There are many ethical questions raised when trials are not designed to have adequate power (for a review, see JAMA 2002;288:358-362). But the overarching one is this: why are we subjecting people to being poked and prodded when the study is doomed to fail from the start? The flip side of that is also an issue: Why have studies that are overpowered? If 987 patients are enough, why enroll 1,113? One could argue that such studies make up for loss to follow-up and allow investigation of rarer effects, but the ethical concerns must be kept in mind.

Beyond important ethical considerations, however, are problems of interpretation: It's very difficult to justify using the results of an underpowered study to make treatment decisions. Note that a study can describe many different valid power analyses—for the main effect, for secondary outcomes, for the sample as a whole and for patient subgroups. Of course, studies may be underpowered to find differences in particular subgroups, but that doesn't make their overall findings irrelevant, if there is sufficient power to reach conclusions regarding the overall group.

The problem only arises when press releases—or authors—try to do too much with the results. If a peer reviewer or journal editor is keeping an author honest by instructing her to write something along the lines of "our study was underpowered to detect a significant difference in this subgroup," then ignore whatever hand-waving conclusion they draw about that subgroup.

The Rare Condition

Okay, you're saying, it's easy to design an adequately powered study for common conditions, but what about when it's impossible to have a large trial because a condition is very rare? Sample size calculations help you here: It turns out that the rarer a condition, the larger the hypothesized difference or effect size has to be for a study to have adequate statistical power—to show a significant difference between groups.

A good rule of thumb is that the more common the condition, the more subjects needed. If you're looking for a statistically significant difference in a trial of a rare cancer that affects only a few thousand people per year, a trial with less than 20 people in each arm may be enough. If you're looking for a difference in people with hypertension, however, which affects millions, you'll probably need at least a few hundred subjects.

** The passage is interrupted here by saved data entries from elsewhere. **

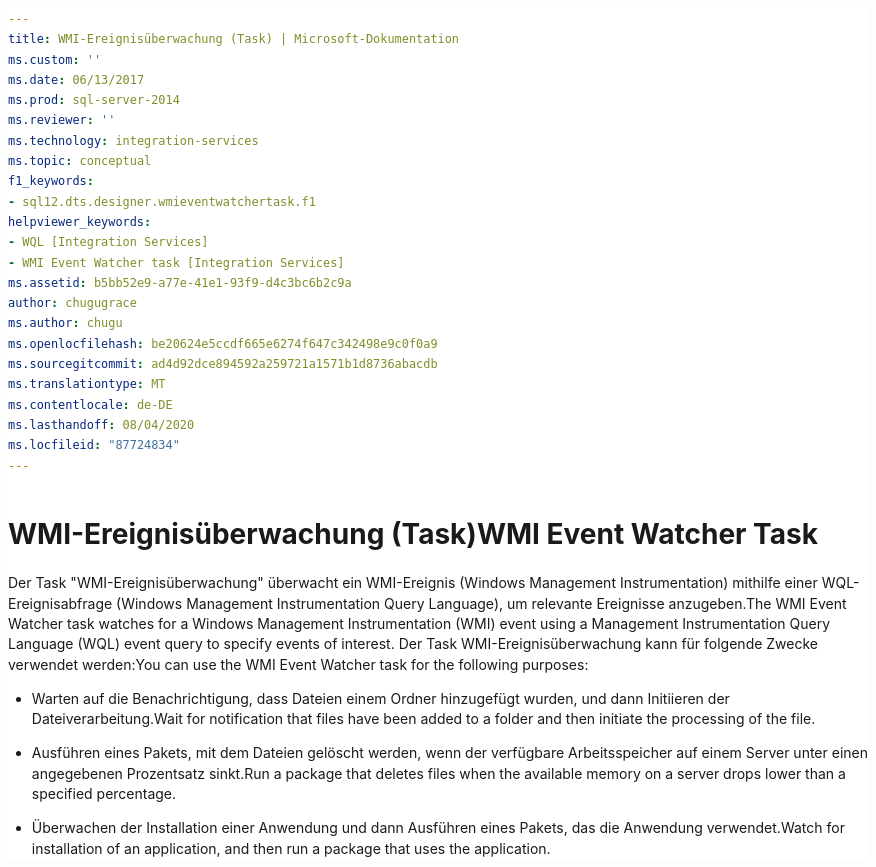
 ```yaml
---
title: WMI-Ereignisüberwachung (Task) | Microsoft-Dokumentation
ms.custom: ''
ms.date: 06/13/2017
ms.prod: sql-server-2014
ms.reviewer: ''
ms.technology: integration-services
ms.topic: conceptual
f1_keywords:
- sql12.dts.designer.wmieventwatchertask.f1
helpviewer_keywords:
- WQL [Integration Services]
- WMI Event Watcher task [Integration Services]
ms.assetid: b5bb52e9-a77e-41e1-93f9-d4c3bc6b2c9a
author: chugugrace
ms.author: chugu
ms.openlocfilehash: be20624e5ccdf665e6274f647c342498e9c0f0a9
ms.sourcegitcommit: ad4d92dce894592a259721a1571b1d8736abacdb
ms.translationtype: MT
ms.contentlocale: de-DE
ms.lasthandoff: 08/04/2020
ms.locfileid: "87724834"
---
```

# <a name="wmi-event-watcher-task"></a><span data-ttu-id="471cd-102">WMI-Ereignisüberwachung (Task)</span><span class="sxs-lookup"><span data-stu-id="471cd-102">WMI Event Watcher Task</span></span>
  <span data-ttu-id="471cd-103">Der Task "WMI-Ereignisüberwachung" überwacht ein WMI-Ereignis (Windows Management Instrumentation) mithilfe einer WQL-Ereignisabfrage (Windows Management Instrumentation Query Language), um relevante Ereignisse anzugeben.</span><span class="sxs-lookup"><span data-stu-id="471cd-103">The WMI Event Watcher task watches for a Windows Management Instrumentation (WMI) event using a Management Instrumentation Query Language (WQL) event query to specify events of interest.</span></span> <span data-ttu-id="471cd-104">Der Task WMI-Ereignisüberwachung kann für folgende Zwecke verwendet werden:</span><span class="sxs-lookup"><span data-stu-id="471cd-104">You can use the WMI Event Watcher task for the following purposes:</span></span>  
  
-   <span data-ttu-id="471cd-105">Warten auf die Benachrichtigung, dass Dateien einem Ordner hinzugefügt wurden, und dann Initiieren der Dateiverarbeitung.</span><span class="sxs-lookup"><span data-stu-id="471cd-105">Wait for notification that files have been added to a folder and then initiate the processing of the file.</span></span>  
  
-   <span data-ttu-id="471cd-106">Ausführen eines Pakets, mit dem Dateien gelöscht werden, wenn der verfügbare Arbeitsspeicher auf einem Server unter einen angegebenen Prozentsatz sinkt.</span><span class="sxs-lookup"><span data-stu-id="471cd-106">Run a package that deletes files when the available memory on a server drops lower than a specified percentage.</span></span>  
  
-   <span data-ttu-id="471cd-107">Überwachen der Installation einer Anwendung und dann Ausführen eines Pakets, das die Anwendung verwendet.</span><span class="sxs-lookup"><span data-stu-id="471cd-107">Watch for installation of an application, and then run a package that uses the application.</span></span>  
  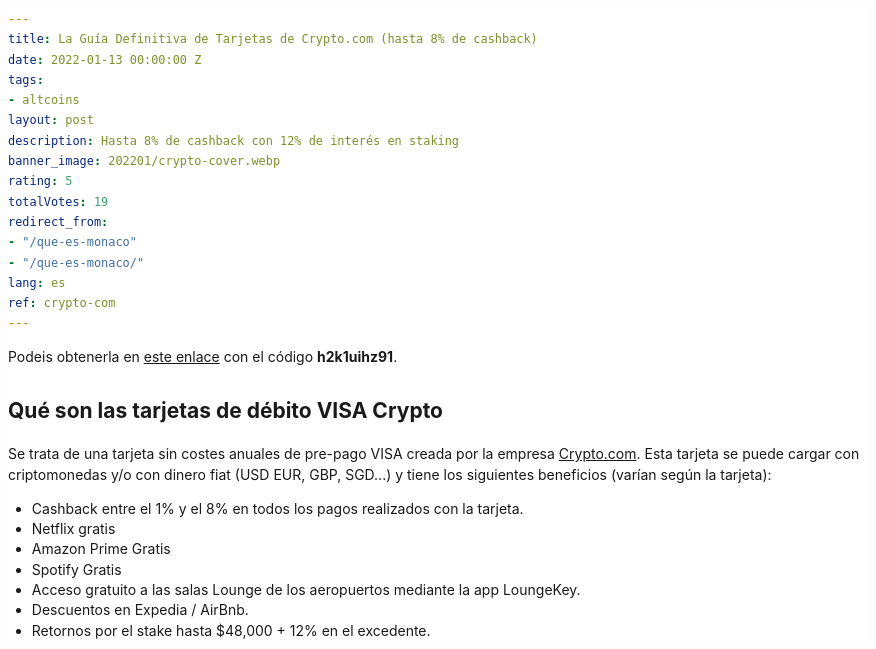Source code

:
 ```yaml
---
title: La Guía Definitiva de Tarjetas de Crypto.com (hasta 8% de cashback)
date: 2022-01-13 00:00:00 Z
tags:
- altcoins
layout: post
description: Hasta 8% de cashback con 12% de interés en staking
banner_image: 202201/crypto-cover.webp
rating: 5
totalVotes: 19
redirect_from:
- "/que-es-monaco"
- "/que-es-monaco/"
lang: es
ref: crypto-com
---
```


<style>
video {
	max-height: 600px;
	display: block;
	margin: 0 car;
	margin-bottom: 30px;
}
.mid-size {
	width:  50%;
}
.small-size {
	width:  30%;
}
.mid-height {
	max-width: 400px;
}
</style>

Podeis obtenerla en <a rel="nofollow" href="https://crypto.com/app/h2k1uihz91">este enlace</a> con el código **h2k1uihz91**.

## Qué son las tarjetas de débito VISA Crypto

Se trata de una tarjeta sin costes anuales de pre-pago VISA creada por la empresa <a rel="nofollow" href="https://crypto.com/app/h2k1uihz91">Crypto.com</a>. Esta tarjeta se puede cargar con criptomonedas y/o con dinero fiat (USD EUR, GBP, SGD...) y tiene los siguientes beneficios (varían según la tarjeta):

- Cashback entre el 1% y el 8% en todos los pagos realizados con la tarjeta.
- Netflix gratis
- Amazon Prime Gratis
- Spotify Gratis
- Acceso gratuito a las salas Lounge de los aeropuertos mediante la app LoungeKey.
- Descuentos en Expedia / AirBnb.
- Retornos por el stake hasta $48,000 + 12% en el excedente.
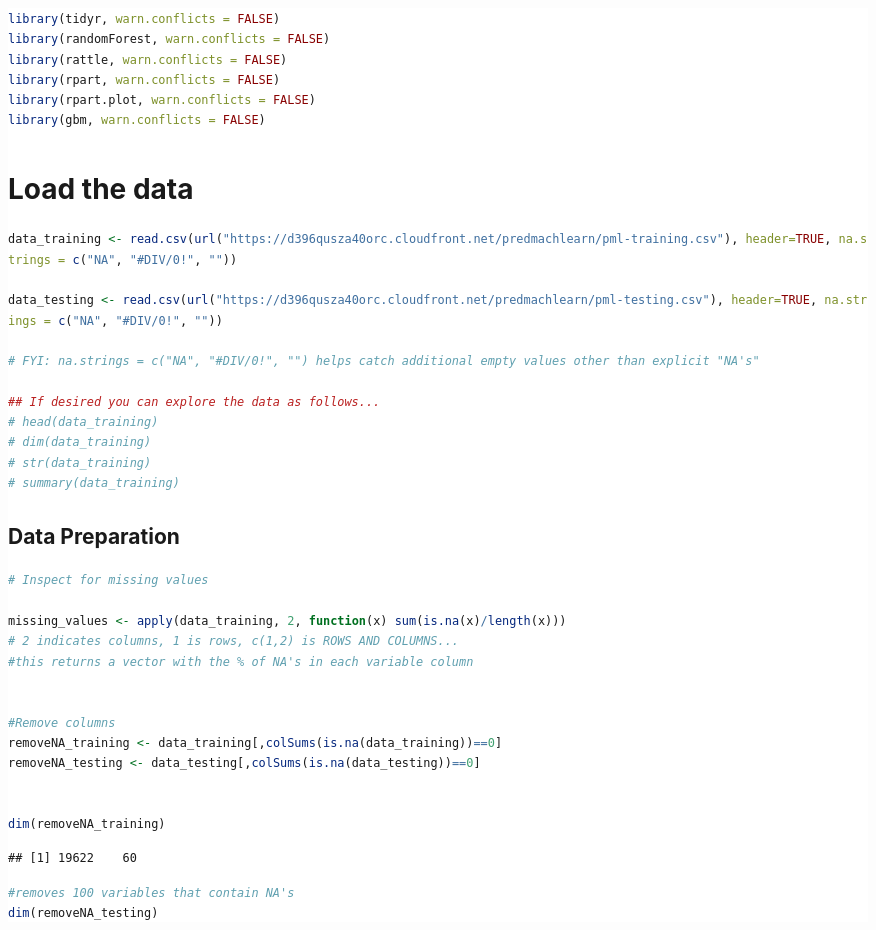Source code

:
 ```r
library(tidyr, warn.conflicts = FALSE)
library(randomForest, warn.conflicts = FALSE)
library(rattle, warn.conflicts = FALSE)
library(rpart, warn.conflicts = FALSE)
library(rpart.plot, warn.conflicts = FALSE)
library(gbm, warn.conflicts = FALSE)
```

# Load the data


```r
data_training <- read.csv(url("https://d396qusza40orc.cloudfront.net/predmachlearn/pml-training.csv"), header=TRUE, na.strings = c("NA", "#DIV/0!", ""))

data_testing <- read.csv(url("https://d396qusza40orc.cloudfront.net/predmachlearn/pml-testing.csv"), header=TRUE, na.strings = c("NA", "#DIV/0!", ""))

# FYI: na.strings = c("NA", "#DIV/0!", "") helps catch additional empty values other than explicit "NA's"

## If desired you can explore the data as follows...
# head(data_training)
# dim(data_training)
# str(data_training)
# summary(data_training)
```


## Data Preparation

```r
# Inspect for missing values

missing_values <- apply(data_training, 2, function(x) sum(is.na(x)/length(x))) 
# 2 indicates columns, 1 is rows, c(1,2) is ROWS AND COLUMNS...
#this returns a vector with the % of NA's in each variable column
 

#Remove columns
removeNA_training <- data_training[,colSums(is.na(data_training))==0]
removeNA_testing <- data_testing[,colSums(is.na(data_testing))==0]


dim(removeNA_training)
```

```
## [1] 19622    60
```

```r
#removes 100 variables that contain NA's
dim(removeNA_testing)
```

Another way to think about it is that what you're really doing is narrowing the confidence interval (see earlier column "The 5% Solution to Reading Studies With Confidence," May 2005, page 19). Studies with smaller sample sizes—whether of a rare condition or otherwise—will have larger confidence intervals around their findings, all else being equal. If you have a good sense of the variability in a patient sample—which is more likely in a common condition—you can state the results with more assurance because a larger study will have a smaller range of possible results within the confidence interval.

Keep in mind, however, that such small sample sizes for rare conditions aren't automatically okay. A power calculation will still determine whether you have a large enough sample size. Study designers sometimes argue that it's still ethical and useful to perform small sample size trials on such rare conditions, even when they haven't shown the study to be adequately powered, because they can later gather several of those studies into a meta-analysis with greater power. By now, however, we all know the flaws in meta-analyses, so I say, why not just do the proper study first so no one will doubt it? The additional subjects needed may be only a handful.

Thanks to Howard Barkan, a biostatistician and research methodologist in the Department of Surgery, Kaiser Permanente, Oakland, California, for his assistance.